Faraday smiled at the memory, turning his attention back to the harbour itself. Fifty metres away, drifting peaceably amongst a cluster of moored boats, he spotted a small flock of teal. Some of them were asleep, their heads tucked beneath their wings, and Faraday watched them for a moment before easing the binos to the left until they settled on Pelly’s boat. Pelly himself was back on dry land now and Faraday could see the bulky shapes of the DS and DC working inch by inch over the exposed decking around the wheelhouse. Already the sun was beginning to dip towards the rising ground beyond St Helen’s and Faraday wondered whether they’d have enough time to complete the preliminary search in daylight. Whatever happened, Faraday suspected he’d be leaning on Colin Irving for an overnight watch on the boat.
Was Pelly himself the least bit concerned? Faraday thought not. The area car that had brought him down from Shanklin had long since disappeared, but with Newbery’s blessing Pelly had made himself comfortable in the back of the unmarked Fiesta. The car was barely thirty metres away and through the binoculars Faraday had a perfect close-up view of Pelly sprawled across the rear seat.
He was absorbed in a book, a paperback. He read quickly, nodding from time to time when a particular passage caught his eye, not remotely concerned by the small drama playing itself out on the nearby harbour. Once, as Faraday watched, he laughed out loud, throwing back his head with an abruptness that
Faraday remembered from yesterday’s interview, and Faraday began to wonder again about the reputation that this man had acquired for himself amongst the locals.
On paper, Willard was undoubtedly right. It was easy to plot a sequence of events that would make Pelly responsible for Unwin’s disappearance. He was impatient. He was outspoken. And he almost gloried in settling quarrels with the brisk application of violence. That much, with Morgan’s help, they could evidence.

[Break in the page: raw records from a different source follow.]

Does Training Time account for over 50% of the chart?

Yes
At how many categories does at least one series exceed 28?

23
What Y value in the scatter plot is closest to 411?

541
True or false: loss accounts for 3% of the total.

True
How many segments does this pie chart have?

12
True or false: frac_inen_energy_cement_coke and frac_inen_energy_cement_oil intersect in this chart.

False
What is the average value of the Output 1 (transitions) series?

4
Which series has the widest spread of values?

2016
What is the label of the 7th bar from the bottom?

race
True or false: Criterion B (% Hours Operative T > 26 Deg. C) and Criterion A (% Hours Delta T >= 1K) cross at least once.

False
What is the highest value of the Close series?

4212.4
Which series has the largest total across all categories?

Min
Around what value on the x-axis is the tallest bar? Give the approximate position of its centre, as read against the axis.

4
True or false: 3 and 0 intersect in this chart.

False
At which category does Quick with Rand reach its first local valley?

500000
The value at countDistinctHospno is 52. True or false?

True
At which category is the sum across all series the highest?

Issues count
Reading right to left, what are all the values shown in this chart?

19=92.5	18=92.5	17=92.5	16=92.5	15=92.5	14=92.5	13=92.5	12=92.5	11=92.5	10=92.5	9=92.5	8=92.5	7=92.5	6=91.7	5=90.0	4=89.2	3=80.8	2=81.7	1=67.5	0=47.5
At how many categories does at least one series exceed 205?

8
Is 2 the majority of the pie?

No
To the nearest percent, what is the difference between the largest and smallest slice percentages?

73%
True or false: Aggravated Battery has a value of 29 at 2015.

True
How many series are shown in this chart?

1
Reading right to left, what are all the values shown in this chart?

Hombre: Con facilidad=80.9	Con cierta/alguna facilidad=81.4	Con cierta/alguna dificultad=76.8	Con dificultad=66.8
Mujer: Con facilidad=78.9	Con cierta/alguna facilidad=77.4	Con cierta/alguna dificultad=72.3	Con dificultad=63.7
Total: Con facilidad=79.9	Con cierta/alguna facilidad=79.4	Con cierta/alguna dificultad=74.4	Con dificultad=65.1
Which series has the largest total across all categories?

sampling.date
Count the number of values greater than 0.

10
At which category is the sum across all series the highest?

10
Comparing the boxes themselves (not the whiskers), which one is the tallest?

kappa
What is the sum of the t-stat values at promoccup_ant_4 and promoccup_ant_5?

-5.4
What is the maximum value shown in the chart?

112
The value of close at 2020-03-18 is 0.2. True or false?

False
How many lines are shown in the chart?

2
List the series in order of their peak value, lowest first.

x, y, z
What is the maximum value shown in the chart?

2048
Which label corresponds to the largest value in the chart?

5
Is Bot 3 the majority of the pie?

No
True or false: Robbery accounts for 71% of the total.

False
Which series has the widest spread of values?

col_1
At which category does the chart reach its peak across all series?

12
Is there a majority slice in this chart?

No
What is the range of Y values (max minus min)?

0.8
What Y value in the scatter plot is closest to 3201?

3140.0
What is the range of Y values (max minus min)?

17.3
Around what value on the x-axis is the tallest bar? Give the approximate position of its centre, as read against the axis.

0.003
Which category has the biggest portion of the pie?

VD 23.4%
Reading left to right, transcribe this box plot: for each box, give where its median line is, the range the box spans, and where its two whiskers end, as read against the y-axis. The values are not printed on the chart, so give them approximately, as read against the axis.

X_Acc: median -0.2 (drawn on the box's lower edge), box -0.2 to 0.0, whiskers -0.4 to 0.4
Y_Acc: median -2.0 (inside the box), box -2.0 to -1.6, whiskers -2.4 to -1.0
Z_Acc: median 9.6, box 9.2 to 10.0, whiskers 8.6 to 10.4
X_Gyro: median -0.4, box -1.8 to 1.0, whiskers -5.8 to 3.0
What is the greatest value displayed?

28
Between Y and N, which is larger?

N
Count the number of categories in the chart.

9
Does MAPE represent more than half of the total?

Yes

On the other hand, though, Pelly seemed a more complex proposition. His affection for his elderly charges, most of them adrift in a foggy old age, was – in Faraday’s judgement – unfeigned. He appeared to be fond of these women and he might well do a good job of looking after them. Likewise, his anger at the irritations of daily life – the incessant inspections, the size of his tax bill, plus all the other hoops that the bureaucrats obliged him to jump through – was probably shared by every other self-employed adult in the UK. In a larger sense, Pelly clearly viewed the country as a lost cause. Family life had become a footnote in the history books, and in the shape of eighteen elderly cast-offs Pelly had living proof that society’s glue was becoming unstuck. Quite where this kind of rage might lead was anyone’s guess but Faraday couldn’t help recognising in himself a flicker of solidarity. The investigation of major crime took working detectives into ugly territory. What people did to each other these days, especially in a city as claustrophobic as Portsmouth, sometimes defied description.